-- Description of the task --
Please locate every line in the material below that contains the string "context" and copy each of those lines. Treat the match as case-sensitive.

-- Data entries --
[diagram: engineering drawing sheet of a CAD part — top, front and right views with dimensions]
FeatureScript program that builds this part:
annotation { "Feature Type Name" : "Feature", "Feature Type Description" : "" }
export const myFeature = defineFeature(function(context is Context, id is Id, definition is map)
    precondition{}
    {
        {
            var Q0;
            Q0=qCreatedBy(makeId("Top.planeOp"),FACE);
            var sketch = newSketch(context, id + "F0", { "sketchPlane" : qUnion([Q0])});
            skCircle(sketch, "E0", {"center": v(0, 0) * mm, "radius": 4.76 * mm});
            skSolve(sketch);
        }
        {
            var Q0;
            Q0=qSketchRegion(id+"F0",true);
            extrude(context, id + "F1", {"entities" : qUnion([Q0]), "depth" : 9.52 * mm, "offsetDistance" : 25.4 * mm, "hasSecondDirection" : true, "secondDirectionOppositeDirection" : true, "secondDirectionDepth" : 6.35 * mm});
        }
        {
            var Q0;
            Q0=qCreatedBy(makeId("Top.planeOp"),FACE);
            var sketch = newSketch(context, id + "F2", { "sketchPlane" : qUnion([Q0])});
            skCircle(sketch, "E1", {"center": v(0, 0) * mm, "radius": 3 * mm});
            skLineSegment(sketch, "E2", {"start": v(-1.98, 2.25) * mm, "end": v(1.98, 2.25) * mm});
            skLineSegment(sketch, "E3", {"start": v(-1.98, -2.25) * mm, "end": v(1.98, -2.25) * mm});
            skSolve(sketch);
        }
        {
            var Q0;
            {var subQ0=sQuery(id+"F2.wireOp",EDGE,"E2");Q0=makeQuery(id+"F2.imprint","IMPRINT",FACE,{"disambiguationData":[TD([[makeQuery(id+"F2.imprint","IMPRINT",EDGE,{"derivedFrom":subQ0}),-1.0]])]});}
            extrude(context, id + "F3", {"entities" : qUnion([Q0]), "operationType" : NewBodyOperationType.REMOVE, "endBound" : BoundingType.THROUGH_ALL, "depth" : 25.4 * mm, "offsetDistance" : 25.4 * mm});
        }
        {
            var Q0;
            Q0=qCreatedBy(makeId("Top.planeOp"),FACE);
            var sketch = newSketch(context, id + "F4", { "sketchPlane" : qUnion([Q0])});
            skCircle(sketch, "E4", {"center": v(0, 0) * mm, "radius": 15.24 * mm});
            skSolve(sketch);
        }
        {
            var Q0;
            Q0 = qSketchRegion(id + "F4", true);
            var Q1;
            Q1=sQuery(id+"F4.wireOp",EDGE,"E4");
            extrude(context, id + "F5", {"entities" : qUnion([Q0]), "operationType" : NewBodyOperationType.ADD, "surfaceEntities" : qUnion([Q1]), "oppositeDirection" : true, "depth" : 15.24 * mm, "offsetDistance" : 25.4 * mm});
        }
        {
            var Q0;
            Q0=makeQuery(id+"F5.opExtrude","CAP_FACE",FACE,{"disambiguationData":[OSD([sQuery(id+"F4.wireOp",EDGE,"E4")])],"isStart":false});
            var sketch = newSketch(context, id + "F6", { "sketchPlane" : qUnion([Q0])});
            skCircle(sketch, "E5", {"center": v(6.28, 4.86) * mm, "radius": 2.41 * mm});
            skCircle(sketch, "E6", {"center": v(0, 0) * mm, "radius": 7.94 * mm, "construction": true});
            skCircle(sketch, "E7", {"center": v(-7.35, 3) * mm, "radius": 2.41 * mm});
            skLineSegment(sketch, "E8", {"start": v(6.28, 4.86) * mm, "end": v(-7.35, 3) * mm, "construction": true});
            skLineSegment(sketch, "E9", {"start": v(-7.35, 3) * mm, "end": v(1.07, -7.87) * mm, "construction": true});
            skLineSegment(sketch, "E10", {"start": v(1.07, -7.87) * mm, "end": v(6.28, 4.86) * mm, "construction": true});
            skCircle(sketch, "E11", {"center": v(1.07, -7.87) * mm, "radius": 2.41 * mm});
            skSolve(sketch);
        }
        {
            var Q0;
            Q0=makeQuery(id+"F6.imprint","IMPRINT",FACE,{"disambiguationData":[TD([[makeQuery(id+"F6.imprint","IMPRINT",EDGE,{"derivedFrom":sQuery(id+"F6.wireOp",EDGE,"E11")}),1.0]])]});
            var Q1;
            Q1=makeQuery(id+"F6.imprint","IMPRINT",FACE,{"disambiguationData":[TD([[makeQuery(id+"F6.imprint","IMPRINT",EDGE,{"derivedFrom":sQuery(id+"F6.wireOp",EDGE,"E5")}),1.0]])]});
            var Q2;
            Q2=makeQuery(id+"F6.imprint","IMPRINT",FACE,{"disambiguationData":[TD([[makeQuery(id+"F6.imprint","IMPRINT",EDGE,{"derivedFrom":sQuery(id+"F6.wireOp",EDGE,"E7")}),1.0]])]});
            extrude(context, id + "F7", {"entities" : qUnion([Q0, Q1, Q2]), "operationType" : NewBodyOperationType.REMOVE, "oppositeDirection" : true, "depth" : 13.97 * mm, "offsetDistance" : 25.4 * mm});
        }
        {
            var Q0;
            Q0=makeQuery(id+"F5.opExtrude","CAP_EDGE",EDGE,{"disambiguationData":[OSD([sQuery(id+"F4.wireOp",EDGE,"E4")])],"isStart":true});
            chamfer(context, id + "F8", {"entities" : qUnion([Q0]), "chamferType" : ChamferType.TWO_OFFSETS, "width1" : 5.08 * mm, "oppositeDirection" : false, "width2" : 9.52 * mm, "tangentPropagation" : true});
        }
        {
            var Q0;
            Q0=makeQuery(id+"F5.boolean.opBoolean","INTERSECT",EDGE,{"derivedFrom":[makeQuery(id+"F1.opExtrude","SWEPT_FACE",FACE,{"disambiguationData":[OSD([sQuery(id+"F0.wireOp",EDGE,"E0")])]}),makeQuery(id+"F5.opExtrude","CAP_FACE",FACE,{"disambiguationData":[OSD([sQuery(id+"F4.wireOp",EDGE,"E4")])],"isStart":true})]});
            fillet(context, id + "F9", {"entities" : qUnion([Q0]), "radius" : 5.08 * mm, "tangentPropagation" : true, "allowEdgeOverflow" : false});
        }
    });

-- Solution --
export const myFeature = defineFeature(function(context is Context, id is Id, definition is map)
            var sketch = newSketch(context, id + "F0", { "sketchPlane" : qUnion([Q0])});
            extrude(context, id + "F1", {"entities" : qUnion([Q0]), "depth" : 9.52 * mm, "offsetDistance" : 25.4 * mm, "hasSecondDirection" : true, "secondDirectionOppositeDirection" : true, "secondDirectionDepth" : 6.35 * mm});
            var sketch = newSketch(context, id + "F2", { "sketchPlane" : qUnion([Q0])});
            extrude(context, id + "F3", {"entities" : qUnion([Q0]), "operationType" : NewBodyOperationType.REMOVE, "endBound" : BoundingType.THROUGH_ALL, "depth" : 25.4 * mm, "offsetDistance" : 25.4 * mm});
            var sketch = newSketch(context, id + "F4", { "sketchPlane" : qUnion([Q0])});
            extrude(context, id + "F5", {"entities" : qUnion([Q0]), "operationType" : NewBodyOperationType.ADD, "surfaceEntities" : qUnion([Q1]), "oppositeDirection" : true, "depth" : 15.24 * mm, "offsetDistance" : 25.4 * mm});
            var sketch = newSketch(context, id + "F6", { "sketchPlane" : qUnion([Q0])});
            extrude(context, id + "F7", {"entities" : qUnion([Q0, Q1, Q2]), "operationType" : NewBodyOperationType.REMOVE, "oppositeDirection" : true, "depth" : 13.97 * mm, "offsetDistance" : 25.4 * mm});
            chamfer(context, id + "F8", {"entities" : qUnion([Q0]), "chamferType" : ChamferType.TWO_OFFSETS, "width1" : 5.08 * mm, "oppositeDirection" : false, "width2" : 9.52 * mm, "tangentPropagation" : true});
            fillet(context, id + "F9", {"entities" : qUnion([Q0]), "radius" : 5.08 * mm, "tangentPropagation" : true, "allowEdgeOverflow" : false});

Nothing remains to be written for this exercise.